┌──

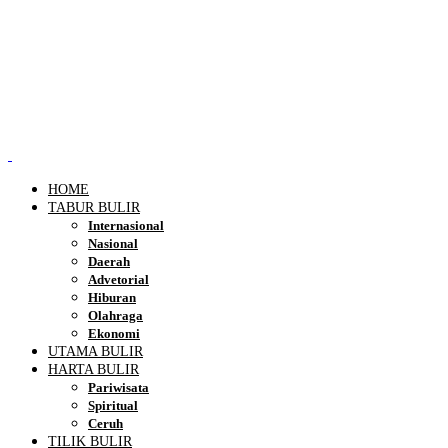
HOME
TABUR BULIR
Internasional
Nasional
Daerah
Advetorial
Hiburan
Olahraga
Ekonomi
UTAMA BULIR
HARTA BULIR
Pariwisata
Spiritual
Ceruh
TILIK BULIR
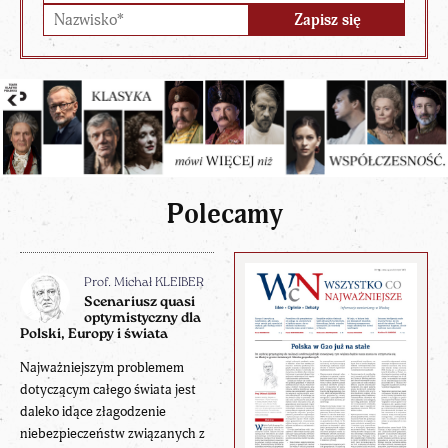
Polecamy
Prof. Michał KLEIBER
Scenariusz quasi
optymistyczny dla
Polski, Europy i świata
Najważniejszym problemem
dotyczącym całego świata jest
daleko idące złagodzenie
niebezpieczeństw związanych z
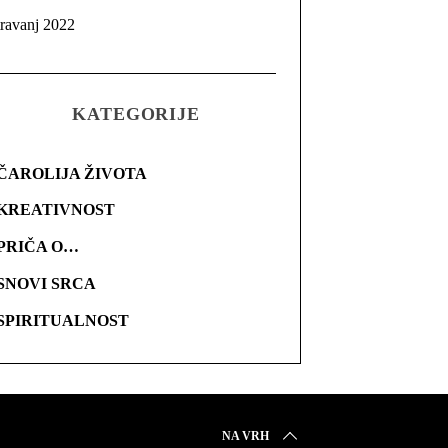
travanj 2022
KATEGORIJE
ČAROLIJA ŽIVOTA
KREATIVNOST
PRIČA O…
SNOVI SRCA
SPIRITUALNOST
NA VRH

└──

◆ GOAL OF THE EXERCISE
If a record holds a picture, drop the picture and return the rest of it exactly.

◆ RESULT OF THIS EXERCISE
HOME
TABUR BULIR
Internasional
Nasional
Daerah
Advetorial
Hiburan
Olahraga
Ekonomi
UTAMA BULIR
HARTA BULIR
Pariwisata
Spiritual
Ceruh
TILIK BULIR
Polecamy
Prof. Michał KLEIBER
Scenariusz quasi
optymistyczny dla
Polski, Europy i świata
Najważniejszym problemem
dotyczącym całego świata jest
daleko idące złagodzenie
niebezpieczeństw związanych z
travanj 2022
KATEGORIJE
ČAROLIJA ŽIVOTA
KREATIVNOST
PRIČA O…
SNOVI SRCA
SPIRITUALNOST
NA VRH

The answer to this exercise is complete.